Mi
hijo acaba de caer rendido en su cama. Hoy ha sido su fiesta de cumpleaños. Ya
tiene seis años.
Hasta
hace seis años, mi vida era tranquila, ordenada, previsible, con un control
absoluto sobre mis tiempos. Casi podría decir que hasta era un poco aburrida.
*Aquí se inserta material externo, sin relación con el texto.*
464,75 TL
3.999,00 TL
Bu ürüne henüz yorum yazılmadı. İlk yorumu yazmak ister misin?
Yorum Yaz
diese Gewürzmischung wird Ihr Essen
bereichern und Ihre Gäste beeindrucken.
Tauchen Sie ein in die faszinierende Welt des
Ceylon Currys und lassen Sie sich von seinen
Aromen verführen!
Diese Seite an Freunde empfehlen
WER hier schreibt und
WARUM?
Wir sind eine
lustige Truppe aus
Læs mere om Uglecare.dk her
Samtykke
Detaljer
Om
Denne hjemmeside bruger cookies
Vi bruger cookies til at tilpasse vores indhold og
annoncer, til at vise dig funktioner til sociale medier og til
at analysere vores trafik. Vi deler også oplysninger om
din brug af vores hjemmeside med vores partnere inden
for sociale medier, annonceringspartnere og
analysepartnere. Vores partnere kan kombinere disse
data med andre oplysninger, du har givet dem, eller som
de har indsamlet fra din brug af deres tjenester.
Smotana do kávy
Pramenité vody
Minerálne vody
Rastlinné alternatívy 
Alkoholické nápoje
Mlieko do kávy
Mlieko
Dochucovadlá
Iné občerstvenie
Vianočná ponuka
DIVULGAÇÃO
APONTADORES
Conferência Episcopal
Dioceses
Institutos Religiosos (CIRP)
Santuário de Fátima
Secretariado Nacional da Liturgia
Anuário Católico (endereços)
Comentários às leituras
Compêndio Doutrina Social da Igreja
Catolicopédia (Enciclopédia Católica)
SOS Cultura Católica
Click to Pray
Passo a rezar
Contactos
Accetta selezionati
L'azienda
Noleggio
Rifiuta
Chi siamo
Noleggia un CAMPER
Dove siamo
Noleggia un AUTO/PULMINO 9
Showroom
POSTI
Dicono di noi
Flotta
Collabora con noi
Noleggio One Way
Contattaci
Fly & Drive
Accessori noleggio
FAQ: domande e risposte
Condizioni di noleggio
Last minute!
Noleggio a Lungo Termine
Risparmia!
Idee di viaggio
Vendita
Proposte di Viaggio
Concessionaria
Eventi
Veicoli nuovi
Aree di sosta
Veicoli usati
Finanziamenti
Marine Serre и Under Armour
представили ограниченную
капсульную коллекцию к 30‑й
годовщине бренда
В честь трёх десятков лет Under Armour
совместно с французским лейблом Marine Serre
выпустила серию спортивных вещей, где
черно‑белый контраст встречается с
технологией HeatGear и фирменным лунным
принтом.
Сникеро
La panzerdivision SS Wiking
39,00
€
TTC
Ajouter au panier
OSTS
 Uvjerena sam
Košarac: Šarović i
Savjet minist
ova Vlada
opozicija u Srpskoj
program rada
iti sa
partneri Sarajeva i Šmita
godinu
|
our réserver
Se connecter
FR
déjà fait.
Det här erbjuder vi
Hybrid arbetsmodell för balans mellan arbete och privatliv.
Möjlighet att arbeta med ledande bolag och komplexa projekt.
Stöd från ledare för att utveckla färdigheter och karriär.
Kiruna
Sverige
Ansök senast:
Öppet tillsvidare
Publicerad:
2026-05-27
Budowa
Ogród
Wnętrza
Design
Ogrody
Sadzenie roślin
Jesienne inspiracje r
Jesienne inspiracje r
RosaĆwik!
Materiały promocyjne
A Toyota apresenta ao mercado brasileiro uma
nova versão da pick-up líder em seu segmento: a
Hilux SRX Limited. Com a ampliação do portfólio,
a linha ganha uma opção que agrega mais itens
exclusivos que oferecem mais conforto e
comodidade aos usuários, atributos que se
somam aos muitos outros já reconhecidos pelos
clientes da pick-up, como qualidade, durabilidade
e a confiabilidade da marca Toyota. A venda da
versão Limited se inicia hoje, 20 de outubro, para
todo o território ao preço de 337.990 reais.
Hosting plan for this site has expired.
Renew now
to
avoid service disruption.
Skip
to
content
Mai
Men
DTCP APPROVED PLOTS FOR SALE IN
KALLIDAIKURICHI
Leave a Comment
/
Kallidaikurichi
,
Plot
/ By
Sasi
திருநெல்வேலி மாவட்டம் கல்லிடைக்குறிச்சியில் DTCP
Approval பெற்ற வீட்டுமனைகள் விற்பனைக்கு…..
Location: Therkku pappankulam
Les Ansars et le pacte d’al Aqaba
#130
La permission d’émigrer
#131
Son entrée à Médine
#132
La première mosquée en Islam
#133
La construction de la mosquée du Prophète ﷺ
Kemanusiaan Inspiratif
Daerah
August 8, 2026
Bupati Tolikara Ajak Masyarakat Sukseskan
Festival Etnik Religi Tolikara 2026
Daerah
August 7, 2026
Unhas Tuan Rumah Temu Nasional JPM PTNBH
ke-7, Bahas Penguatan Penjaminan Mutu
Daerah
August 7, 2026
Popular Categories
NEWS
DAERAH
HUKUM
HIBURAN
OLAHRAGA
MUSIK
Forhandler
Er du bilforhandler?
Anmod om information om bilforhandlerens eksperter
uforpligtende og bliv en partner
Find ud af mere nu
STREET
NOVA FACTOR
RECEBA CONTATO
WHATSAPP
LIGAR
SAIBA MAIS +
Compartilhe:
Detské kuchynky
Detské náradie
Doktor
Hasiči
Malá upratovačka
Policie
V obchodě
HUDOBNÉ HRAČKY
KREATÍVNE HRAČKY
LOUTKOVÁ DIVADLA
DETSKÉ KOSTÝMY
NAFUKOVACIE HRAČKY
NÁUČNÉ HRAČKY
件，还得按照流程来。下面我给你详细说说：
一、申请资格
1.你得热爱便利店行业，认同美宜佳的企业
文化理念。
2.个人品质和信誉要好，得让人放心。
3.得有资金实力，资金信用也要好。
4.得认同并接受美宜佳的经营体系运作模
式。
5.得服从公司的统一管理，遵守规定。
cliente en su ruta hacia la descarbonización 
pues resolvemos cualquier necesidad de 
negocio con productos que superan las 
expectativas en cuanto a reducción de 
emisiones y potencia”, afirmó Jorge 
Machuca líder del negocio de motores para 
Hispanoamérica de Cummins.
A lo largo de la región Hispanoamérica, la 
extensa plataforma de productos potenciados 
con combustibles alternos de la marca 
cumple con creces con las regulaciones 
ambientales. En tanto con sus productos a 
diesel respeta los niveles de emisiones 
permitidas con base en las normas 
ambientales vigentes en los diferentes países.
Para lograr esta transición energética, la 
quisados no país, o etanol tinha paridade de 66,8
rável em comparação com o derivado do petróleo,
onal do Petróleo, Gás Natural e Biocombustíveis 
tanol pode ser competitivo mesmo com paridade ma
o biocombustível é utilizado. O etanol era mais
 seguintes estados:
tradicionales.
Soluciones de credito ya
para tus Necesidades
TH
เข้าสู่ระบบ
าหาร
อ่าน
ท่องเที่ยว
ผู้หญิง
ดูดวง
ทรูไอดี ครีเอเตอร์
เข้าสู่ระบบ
Hoy, sin embargo, mi vida no tiene nada de tranquila, es totalmente
imprevisible, desordenada en grado sumo, y tratando de aprovechar los tiempos
cuando él está en el colegio, desarrollando sus múltiples actividades, (hoy los
padres les dejamos poco espacio a nuestros hijos para que jueguen), o
descansando como ahora mismo.
Pero
hoy ha sido un día especial. Acabábamos de cantar el cumpleaños feliz, había
soplado sus velas, y los animadores de la fiesta nos ofrecieron a su madre y a
mí el micrófono para decir algo, y él, en medio de nosotros, pidió el micro. Se
lo dimos con un poco de miedo, tengo que reconocerlo, por si soltaba alguna de
las suyas. (Los niños son auténticos y dicen lo que piensan sin ningún
problema, y él suele hacerlo con frecuencia). Lo cogió y lo sostuvo en su mano
con una soltura que a veces no tiene para sostener sus golosinas, y comenzó a
hablar, dejando a todos los que le escuchábamos con la boca abierta y el
corazón henchido de emoción.
Fue
un discurso serio, ordenado y coherente. Comenzó dando las gracias a todos por
haber asistido a “su fiesta”, siguió explicándonos lo feliz que se sentía por
estar con todos sus amigos en un día tan especial, y finalizó anunciando que
después de la torta había preparado una sorpresa para sus amigos.
Después
de él hablé yo. No se ni lo que dije, no era importante, ya que después de su
discurso habría hecho falta ser un magnífico orador para desviar la atención
que él había atraído hacia sí de manera magnética.
Hoy
supe que su discurso solo era el primero de muchos, cientos o miles con los que
va a deleitar a sus audiencias. Hoy supe que soy el padre de un Maestro.
Gracias
por haberme elegido hijo mío. Te quiero. Estoy loco por ti.